*** Opening Exercise passage ***
Perspectives: The Month Through India’s Eyes
Indian media coverage in the past month focused on a combination of domestic and international issues in light of India and China’s on-going border dispute, the sudden change in political landscape in the state of Bihar, and the disqualification of Nawaz Sharif as the Prime Minister of Pakistan. As one would expect, views on the political changes in Bihar yielded divergent views from different publications. In contrast, coverage on India’s standoff with China, and the removal of Mr. Sharif was uniform, with most columnists and experts aligned in their opinions on these issues.
India and China’s Border Dispute
India and China have been involved in a month-long military dispute in the Doklam plateau region of Bhutan. While the current dispute centers around China’s efforts to build a road in the region, and India’s attempts to prevent this from happening, there are broader geopolitical factors at play, and neither side has backed down over the course of the month. Within this context, a number of Indian publications weighed in on the matter, offering their opinions on how India should look to resolve the situation.
*** Closing Exercise passage ***
Task directions. Decide whether each statement agrees with the overview of Indian media coverage above. Answer yes or no for each, and quote the words of the overview that settle it. 1. Indian publications agreed with one another about the political changes in Bihar. 2. The present dispute with China concerns a road that China is trying to build in the region. 3. Over the month, one of the two sides in the border dispute backed down.
*** Opening Supplied records ***
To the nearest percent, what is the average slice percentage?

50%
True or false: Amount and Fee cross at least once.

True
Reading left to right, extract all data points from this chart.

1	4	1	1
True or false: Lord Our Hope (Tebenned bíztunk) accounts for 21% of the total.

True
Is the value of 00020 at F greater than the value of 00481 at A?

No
*** Closing Supplied records ***
*** Opening Supplied records ***
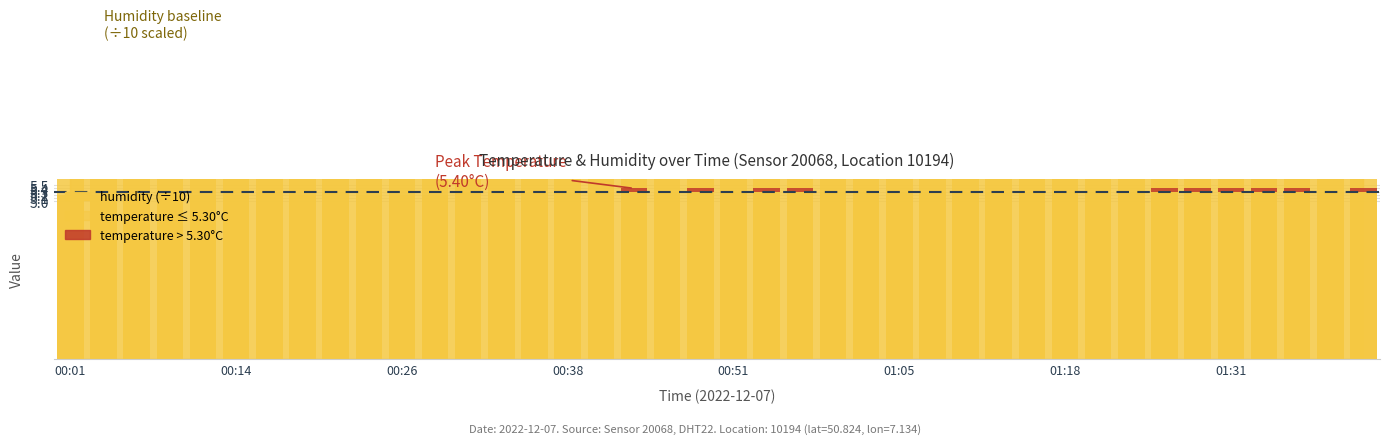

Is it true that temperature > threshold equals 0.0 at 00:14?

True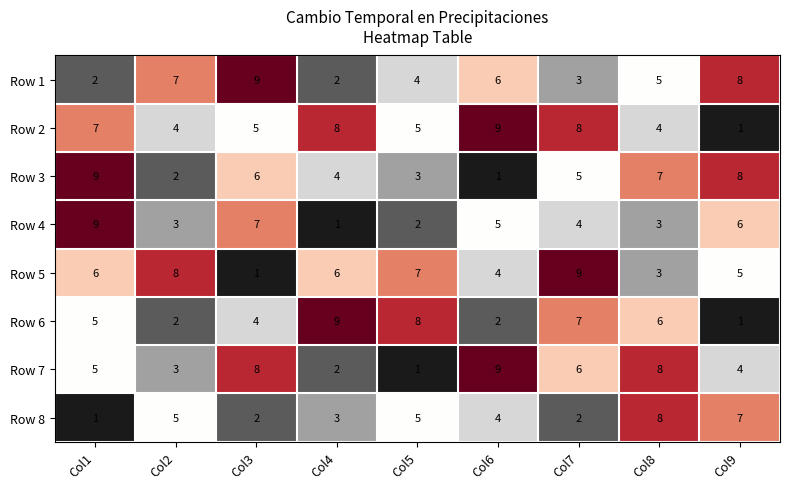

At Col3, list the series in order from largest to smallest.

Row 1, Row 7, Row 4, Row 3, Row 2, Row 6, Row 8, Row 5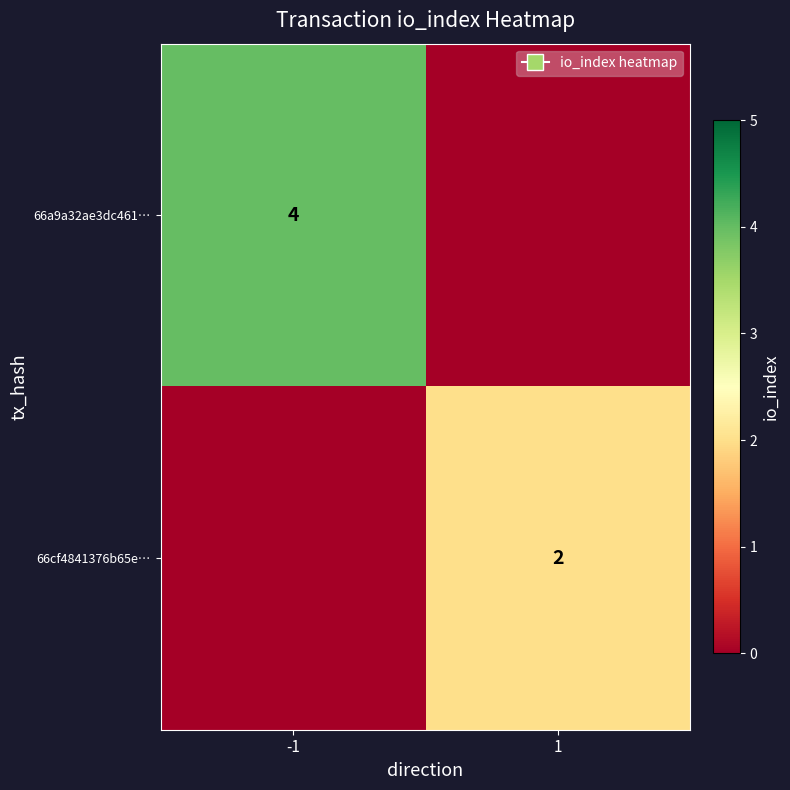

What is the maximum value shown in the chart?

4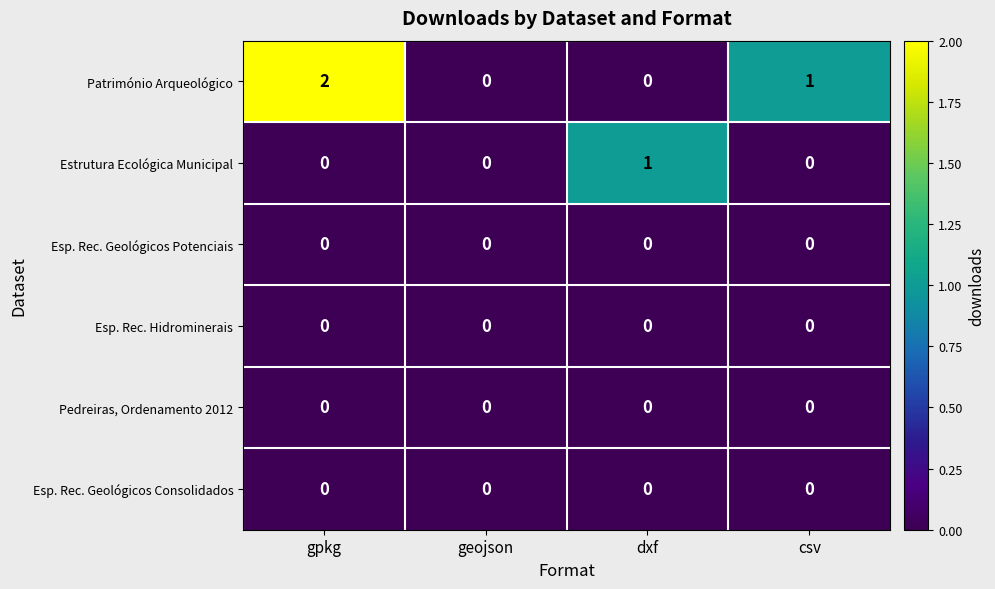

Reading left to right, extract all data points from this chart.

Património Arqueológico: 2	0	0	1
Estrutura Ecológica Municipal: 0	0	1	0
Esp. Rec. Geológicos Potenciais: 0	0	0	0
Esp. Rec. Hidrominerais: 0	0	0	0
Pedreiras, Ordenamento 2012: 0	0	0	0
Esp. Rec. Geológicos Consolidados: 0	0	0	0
*** Closing Supplied records ***
Reply to the exercise.
1. No: "views on the political changes in Bihar yielded divergent views from different publications."
2. Yes: "the current dispute centers around China’s efforts to build a road in the region"
3. No: "neither side has backed down over the course of the month."